■ **Required action 1**: Repeat the rows word for word, starting at the line that contains "The photograph shows" and ending at the last line of the rows.

_ _ _ _ _

There are not enough words to apologize for the tardiness of this recap, and no excuses save to say that John Wakefield killed my home computer and strung my recaps and screen-shots up in a tree. Like Abby, I am scarred for life. But enough about me, let’s get to the corpses.
Another show, another heroine with a voice-over. Oh, dear. At least this one appears to be in the vein of setting the scene, “Welcome to the island, there’s gonna be a wedding, people are gonna to die.” as opposed to some of the more philosophical ramblings of one Sarah Connor. And, the powers that be still give us a previously reel. So without further ado:
Previously: Abby returned to the island where her lovesick puppy of an ex was glad to see her. His friend Shane tells him to get over it. Henry’s got an estranged brother, JD and he and Uncle Marty are the only family he has. Trish has an ex who’s hanging around at Daddy’s invitation. Uncle Marty overheard one of their conversations and let Daddy Wellington know that he was onto him…without actually saying it. JD hit on local gal and former girlfriend of Shane’s, Kelly. JD and Kelly have tattoos. Shane has fists. Which leads to fisticuffs. Uncle Marty takes a walk across a broken bridge and loses something important…the lower half of his body. And last, but not least, someone leaves a poorly-headlined news article on Abby’s bathroom mirror. Got all that?
The dead: Cousin Ben (never seen), Uncle Marty, Too Be Killed….
There’s several shots of island porn before we open on Abby, waking up post-news clipping fiasco. She’s still in the red dress and she has a chair wedged under her hotel room door. To clear her mind she goes for a run in the woods. She stops to look in wonder at a lone deer in her path. Say it with me, people, awww.
Elsewhere there’s a beautiful long shot of a lonely Trish waiting for someone. That someone is Hunter who saunters up sexily with a sultry sway. What can I say? He’s easy on the eyes. Trish is not amused and wonders if he just expected her to swoon and fall into his arms again; he had his chance and he blew it. He wonders her what she’ll do if he refuses to leave. She looks cagey and says she doesn’t want a repeat of college. The way he replies that he’s “not worried about Henry” makes me think there’s backstory galore to be had with the trio.
Back in the woods, Abby is still entranced by the deer when a bloodied hand clamps over her mouth. It’s Jimmy and he whispers in her ear, “This will only take a second.” Because we can’t kill the heroine this early in the game, I’m rather unsurprised when Abby and the camera look over to see Shane with a hunting bow, taking aim. Abby’s not amused so she stomps on Jimmy’s foot, causing him to shout which in turn causes Shane to miss. Bambi’s mom lives to graze another day. Abby starts right in with a “what the hell” but Jimmy ‘s actually being reasonable. If they don’t cull the herd, they starve in the winter, there’s no where for them to go. So Jimmy’s trying to make nice, but Shane’s an ass and so he randomly tosses Abby’s abandonment of all things Island, including Jimmy, in her face. Abby stalks off, Jimmy trying to follow, but she won’t have it. She’s not judging, she’s just seen enough killing on the island.

_ _ _ _ _

■ **Required action 2**: Proceed with the television episode recap, picking up right after its final sentence.

Rows drawn from a dataset
_ _ _ _ _

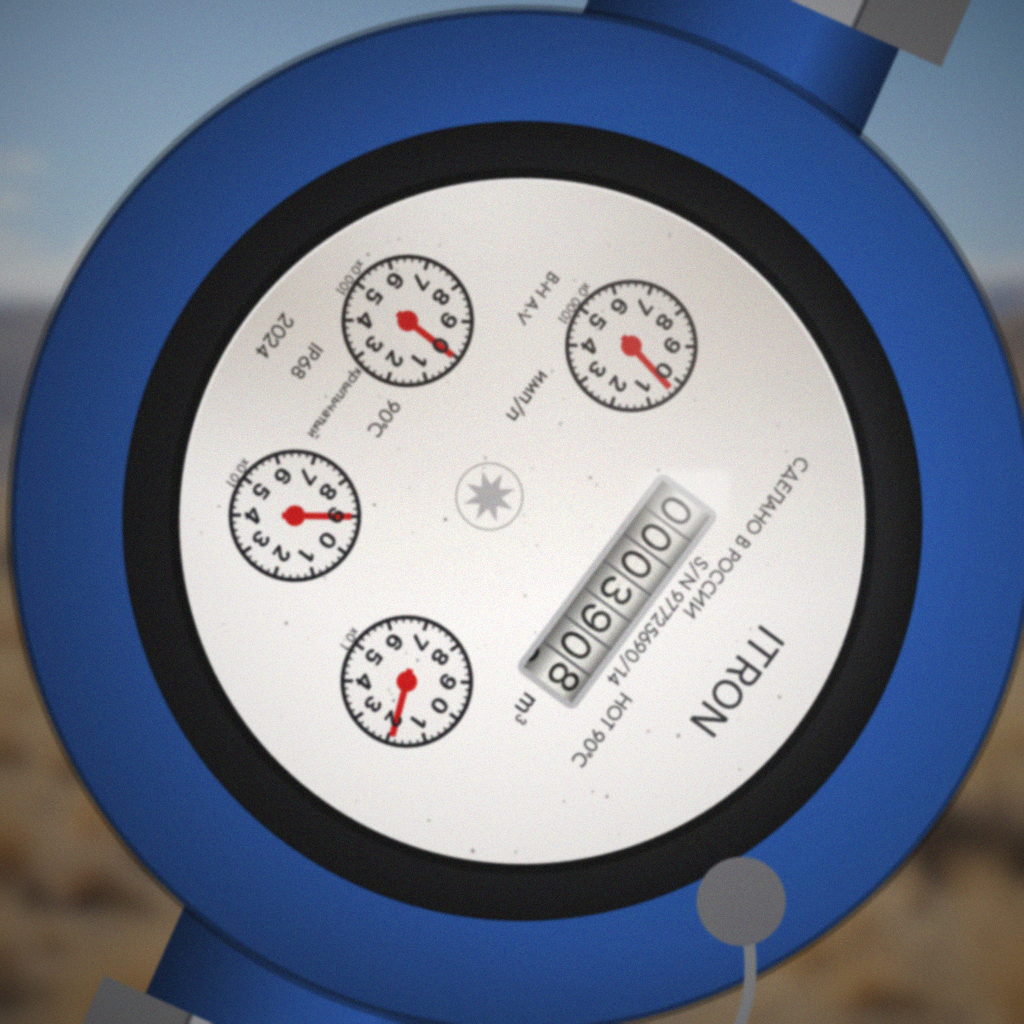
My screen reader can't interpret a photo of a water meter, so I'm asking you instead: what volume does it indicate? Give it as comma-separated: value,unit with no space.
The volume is 3908.1900,m³
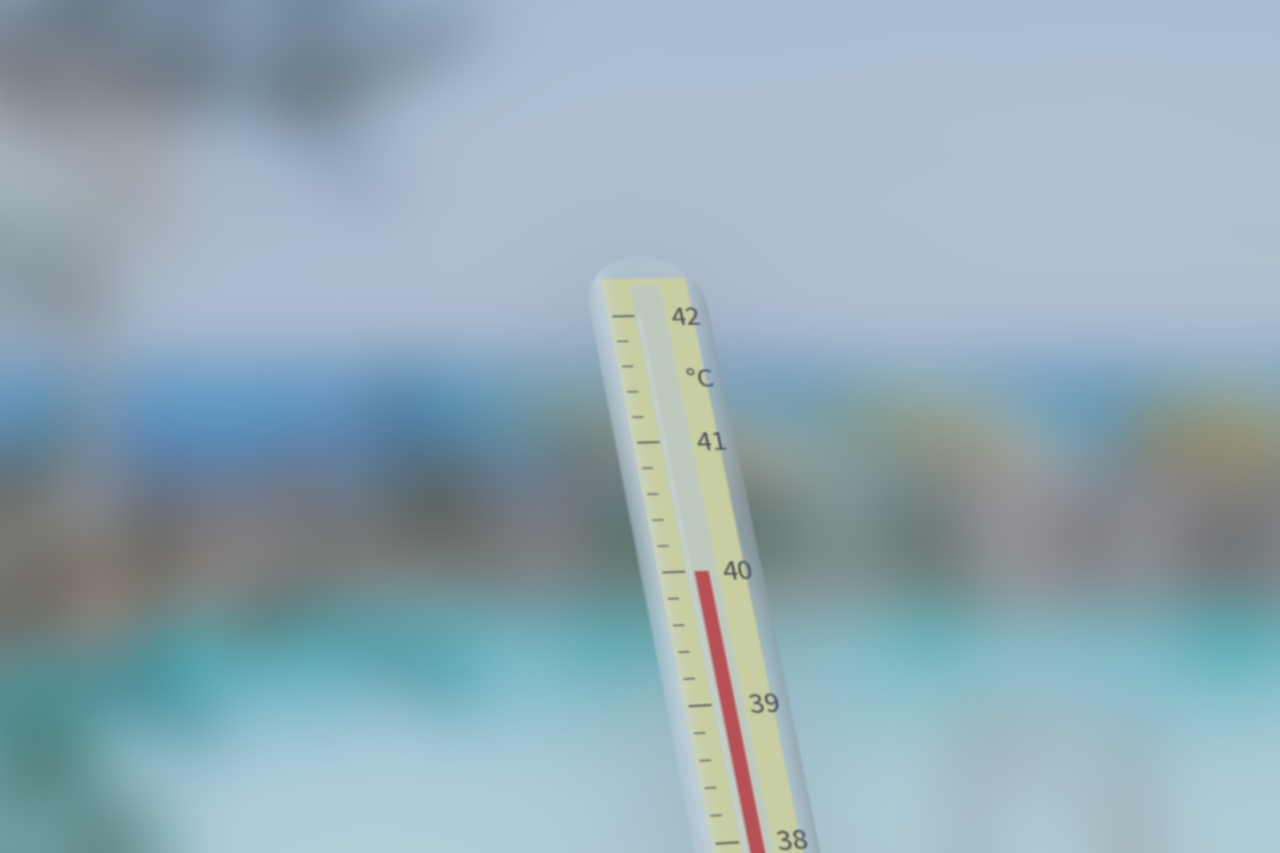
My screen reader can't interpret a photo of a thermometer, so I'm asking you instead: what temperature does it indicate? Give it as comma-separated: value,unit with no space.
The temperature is 40,°C
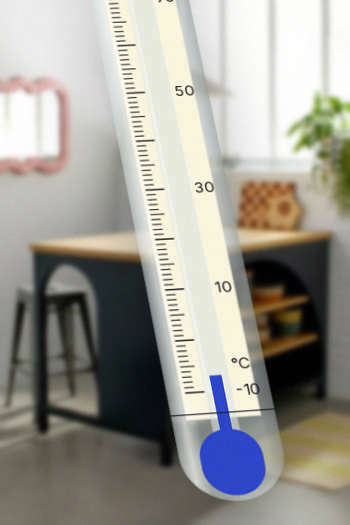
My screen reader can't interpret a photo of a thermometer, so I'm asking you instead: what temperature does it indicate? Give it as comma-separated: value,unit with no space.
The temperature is -7,°C
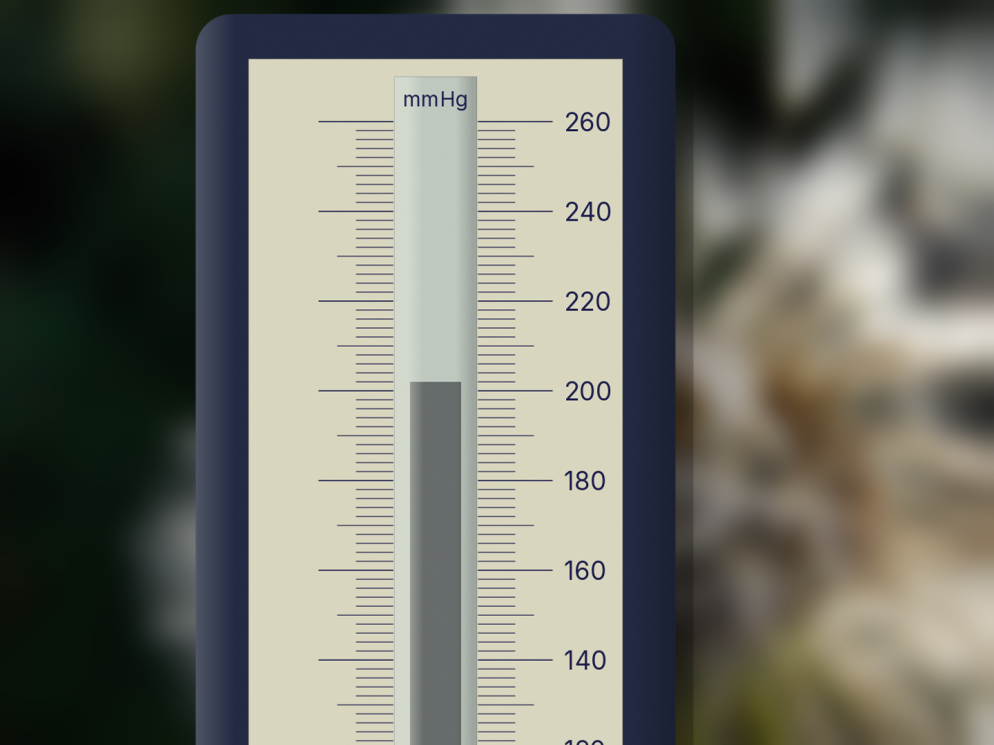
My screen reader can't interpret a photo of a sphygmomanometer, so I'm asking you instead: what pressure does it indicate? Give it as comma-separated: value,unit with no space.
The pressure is 202,mmHg
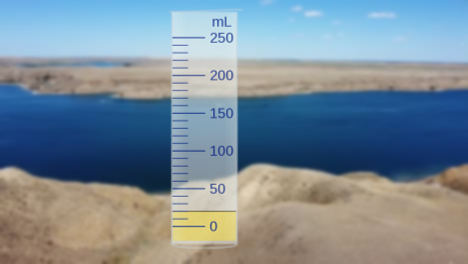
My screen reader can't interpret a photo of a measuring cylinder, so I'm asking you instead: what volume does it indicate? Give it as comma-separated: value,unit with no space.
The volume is 20,mL
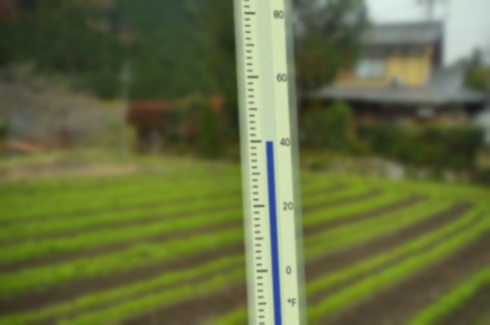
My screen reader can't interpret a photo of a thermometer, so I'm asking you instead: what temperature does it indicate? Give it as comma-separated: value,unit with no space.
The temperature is 40,°F
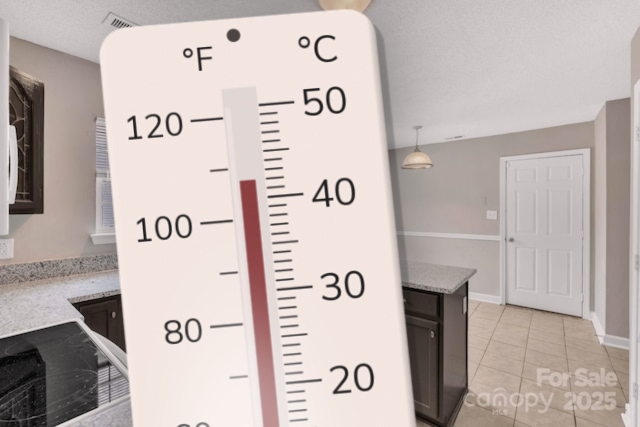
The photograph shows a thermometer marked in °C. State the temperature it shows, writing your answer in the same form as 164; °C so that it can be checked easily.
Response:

_ _ _ _ _

■ **Result 1**:
The photograph shows a thermometer marked in °C. State the temperature it shows, writing your answer in the same form as 164; °C so that it can be checked easily.
Response:

■ **Result 2**:
Elsewhere, there’s been a break-in at the local Maritime Museum. The Sheriff looks around and asks the usual questions so we can establish that the break-in happened before Uncle Marty’s killing. That’s good to know, because the missing item? A head spade would have been perfect to affect his bifurcation.
Shane’s whining his way through the woods stating that he doesn’t tell Abby how to live in LA, she shouldn’t tell him how to live here. Jimmy points out a) it’s not Abby’s fault that Shane can’t hit a moving target and b) apropos of very little, she’s a writer. Long story short, Shane still thinks Jimmy’s kissing up to Abby. Luckily they stop dead in their tracks when they get back to the truck. The camera pans over and there’s a lovely deer corpse, throat ripped out, splayed over the hood with the word “PSYCHO” written in blood across the windshield. And yes, there’s a gore-cap on the last page for you fiends.
From a nearby vantage point, a dark figure watches.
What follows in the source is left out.